13. Entries of what purport to be items of account between the parties, commencing August 27, 1884, are set *86forth in the defendant’s ledger, Exhibit J, from which it appears that after deducting the payments made by the plaintiff he is indebted to the defendant in the sum of $155.97. The memoranda thus noted is not verified by any daybook offered in evidence, nor was any testimony given tending to show that the entries thus referred to were made at or near the times respectively stated, so as to make the volume a book of original entry. The indebtedness last mentioned will therefore be disallowed. These same items appear again at page 247 of the same ledger, not in consecutive order as noted at page 134 thereof, but as set forth in Liebman’s statements of the account, though at the prior page of the volume, after what purports to be a sum of indebtedness against Raski, aggregating $65.33, appears the word “Pad,” probably evidencing a settlement, but no mention is made of any adjustment -of the accounts at the latter page.
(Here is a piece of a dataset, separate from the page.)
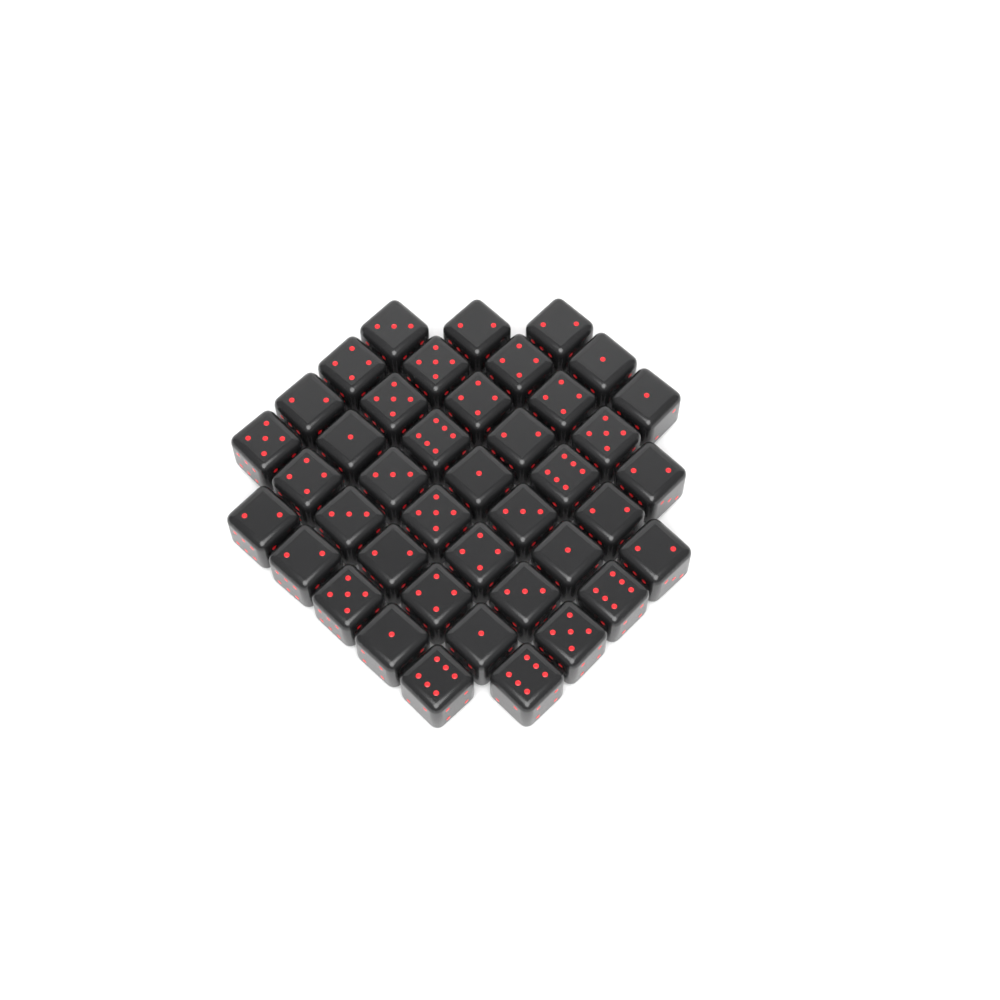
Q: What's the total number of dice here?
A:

The repetition of the items of the former account conclusively demonstrates that the entries thus made in the ledgers by the defendant were copied from Liebman’s statement of the account. The matters thus referred to evidently escaped the attention of the court and counsel who, without any definite proof on the subject, assumed that the entries set forth in the ledgers were duly made. As the trust relation assumed by the defendant imposed on him the duty to keep accurate account, he will be responsible for the items of credit to which he admits Raski is entitled, aggregating $8,236.43, and the money received from the sale of the timber claim, $2,000.
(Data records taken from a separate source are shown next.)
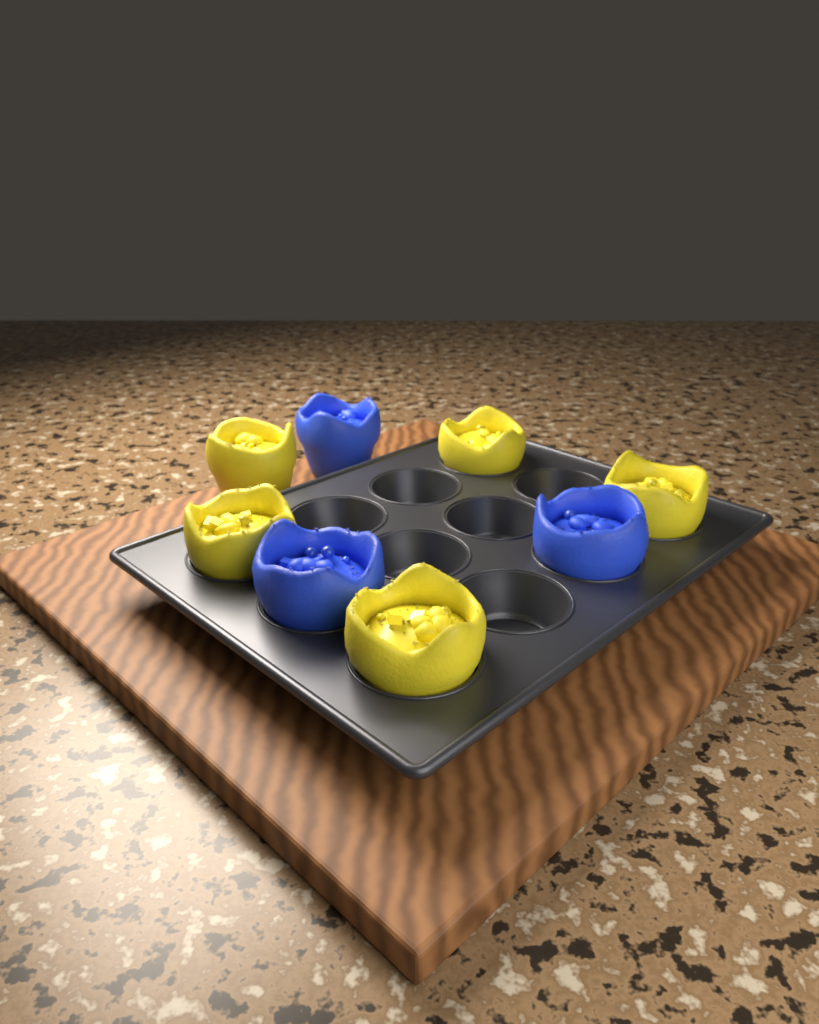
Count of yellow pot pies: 5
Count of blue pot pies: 3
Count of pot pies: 8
The items of plaintiff’s indebtedness hereinbefore mentioned aggregate $9,835.52, and the sum of the credits acknowledged is $11,435.44, thus apparently leaving due the plaintiff $1,599.92. If all the evidence submitted had been legal, the balance of the account would have been in favor of Wise, and for that reason no decree for any part of that sum will be rendered against him, but, as Raski *87has made the better showing, he, without any further payment or accounting, is entitled to a reconveyance of the homestead, the value of which, as admitted by the defendant, does not exceed $700.
The decree will be modified in accordance with the view here expressed, the plaintiff to recover his costs and disbursements in this court. Modified.
Mr. Justice McBride, having originally tried this cause took no part in the consideration thereof in this court.